Most of my life I’ve had a strained relationship with my Dad. When we were young, he left most of the child rearing to Mom, and although I strived mightily to win his attention (even running away from home once or twice), I always seemed to fall short. My Dad was the breadwinner, an engineer and the first one in his family to go to college. He was an American success story, the kind of guy who could build houses, manage factories, sail all kinds of boats and repair anything. Being a father just wasn’t his greatest priority.
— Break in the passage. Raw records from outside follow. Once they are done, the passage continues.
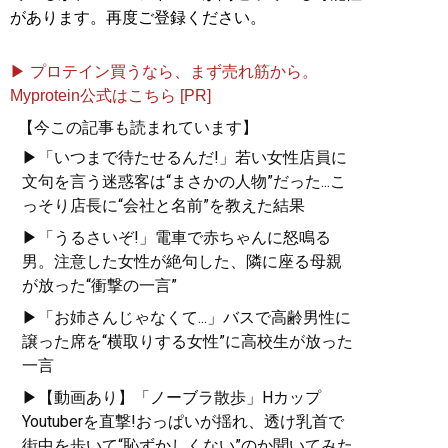
があります。再度ご登録ください。
▶ プロテイン買うなら、まず売れ筋から。
Myprotein公式はこちら [PR]
【今この記事も読まれています】
▶「いつまで待たせるんだ!」若い女性店員に
文句を言う迷惑客は“まさかの人物”だった...こ
っそり店長に“会社と名前”を教えた結果
▶「うるさいぞ!」電車で赤ちゃんに怒鳴る
男。注意した女性が絶句した、隣に座る母親
が放った“衝撃の一言”
▶「お姉さんじゃなくて...」バスで高齢男性に
譲った席を“横取りする女性”に高校生が放った
一言
▶【動画あり】「ノーブラ散歩」Hカップ
Youtuberを直撃!おっぱいが揺れ、透け乳首で
街中を歩いて“恥ずかしくない”のか聞いてみた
The first time I ran away, I was perhaps five or six years old. I remember going into his den, where he always retreated after dinner — to play with his ham radio, connect with buddies or study for a test (he was always taking classes of some sort or the other). I announced I was running away and showed him my small suitcase packed with clothes. I wanted him to take note of my anger, but all he did was laugh and that made me run right out of the door. I didn’t get very far; I hid under a bush at the side of our house, until my Mom’s concerned voice coaxed me out. After that, I pretty much gave up on trying to win my Dad’s attention and turned to Mom for all my childish needs and wants. As I grew older, I rebelled against his indifference and even sassed him on occasion. In my memoir, Brassy Broad: How one journalist helped pave the way to #MeToo, I write about one instance where I talked back to him after he put my mother down, and how he exploded at my presumptuousness. It wasn’t the first time I pushed my Dad’s buttons and it wouldn’t be the last.
The strained relationship I had with my father lasted through much of my adulthood. But then something changed after my Mom died. My father, who was then 90 and living in a senior living facility only 10 minutes from my house, grew increasingly reliant on my help. I often took him to his doctors’ appointments and drove him over to our house every Sunday for dinner. (My husband drove him back while I did the dishes). I was the one who met him in the emergency room when he had an intestinal blockage and visited him in the hospital every day as he recovered from the latest insult to his health. I arranged hospice care when he got out of hospital so he wouldn’t have to go to a nursing home, and when Dad, to everyone’s surprise, recovered, I was the one who happily discharged hospice from his life.
Six months after Mom died, Dad introduced me to the new lady in his life, Jody, a very sweet woman 10 years his junior who lived in the same senior complex and was one of the few progressives in a place teeming with conservatives. Jody, a retired clinical psychologist, seemed to bring out the best in my Dad. It was then I discovered that my Dad, whom I had always thought a taciturn man, had a sly sense of humor. He joked that he only went out with smart women — first my Mom (to whom he had been married for 66 years) and now Jody. He even told me on occasion that he loved me and appreciated what I was doing for him.
When my Dad broke his hip in January 2019, I was the one who met his ambulance at the emergency room and stayed with him until he was admitted. He insisted on going through a hip replacement, made it through surgery despite some hiccups with his heart, and he seemed to be on the road to recovery after a month in rehab, where the physical therapists worked hard to get him to walk. But after Dad returned home, he seemed to lose his will to thrive. He came up with excuses for not doing physical therapy and he gradually grew weaker and died that April, at the age of 95. Now, more than three years later, I remain grateful for the time we had together at the end of his life, when I got to see a different side of my Dad, a softer, funnier, more loving side. Those memories sustain me on Father’s Day and every day of the year.
This blog is also posted on medium.com.